On the construction of explicit analytical driving forces for crack nucleation in the phase field approach to brittle fracture with application to Mohr-Coulomb and Drucker-Prager strength surfaces

TL;DR

This paper derives explicit analytical expressions for crack nucleation driving forces in phase-field models for brittle fracture, enabling accurate prediction of crack initiation based on general linear strength surfaces like Mohr-Coulomb and Drucker-Prager.

Contribution

It introduces a new explicit analytical formulation for the driving force in phase-field fracture models with general linear strength surfaces, improving predictive accuracy.

Findings

Exact reproduction of strength surfaces in the limit as regularization parameter approaches zero.

Effective toughness depends on stress, replacing classical toughness in the model.
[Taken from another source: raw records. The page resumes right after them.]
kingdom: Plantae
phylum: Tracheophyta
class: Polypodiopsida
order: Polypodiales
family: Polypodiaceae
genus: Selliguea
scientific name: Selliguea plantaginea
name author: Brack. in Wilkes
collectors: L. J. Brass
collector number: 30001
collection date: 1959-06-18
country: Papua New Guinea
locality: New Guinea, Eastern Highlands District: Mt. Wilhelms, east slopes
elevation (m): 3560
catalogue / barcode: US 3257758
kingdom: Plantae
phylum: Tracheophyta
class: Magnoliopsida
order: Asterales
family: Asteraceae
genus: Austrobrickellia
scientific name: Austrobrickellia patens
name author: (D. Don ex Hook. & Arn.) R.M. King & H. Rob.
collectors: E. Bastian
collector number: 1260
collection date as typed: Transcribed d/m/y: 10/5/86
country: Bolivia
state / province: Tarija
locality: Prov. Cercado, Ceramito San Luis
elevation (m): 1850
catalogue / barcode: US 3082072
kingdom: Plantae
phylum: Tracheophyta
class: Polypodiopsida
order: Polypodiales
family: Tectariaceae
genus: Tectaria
Verification of analytical expressions on Mohr-Coulomb and Drucker-Prager surfaces.

Abstract

A series of recent papers have modified the classical variational phase-field fracture models to successfully predict both the nucleation and propagation of cracks in brittle fracture under general loading conditions. This is done through the introduction of a consistent crack nucleation driving force in the phase field governing equations, which results in the model being able to capture both the strength surface and fracture toughness of the material. This driving force has been presented in the literature for the case of Drucker-Prager strength surface and specific choice of stress states on the strength surface that are captured exactly for finite values of the phase field regularization length parameter $\varepsilon$. Here we present an explicit analytical expression for this driving force given a general material strength surface when the functional form of the strength locus is linear in the material parameter coefficients. In the limit $\varepsilon \to 0$, the formulation reproduces the exact material strength surface and for finite $\varepsilon$ the strength surface is captured at any n 'distinct' points on the strength surface where n is the minimum number of material coefficients required to describe it. The presentation of the driving force in the current work facilitates the easy demonstration of its consistent nature. Further, in the equation governing crack nucleation, the toughness in the classical models is shown to be replaced by an effective toughness in the modified theory, that is dependent on the stress. The derived analytical expressions are verified via application to the widely employed Mohr-Coulomb and Drucker-Prager strength surfaces.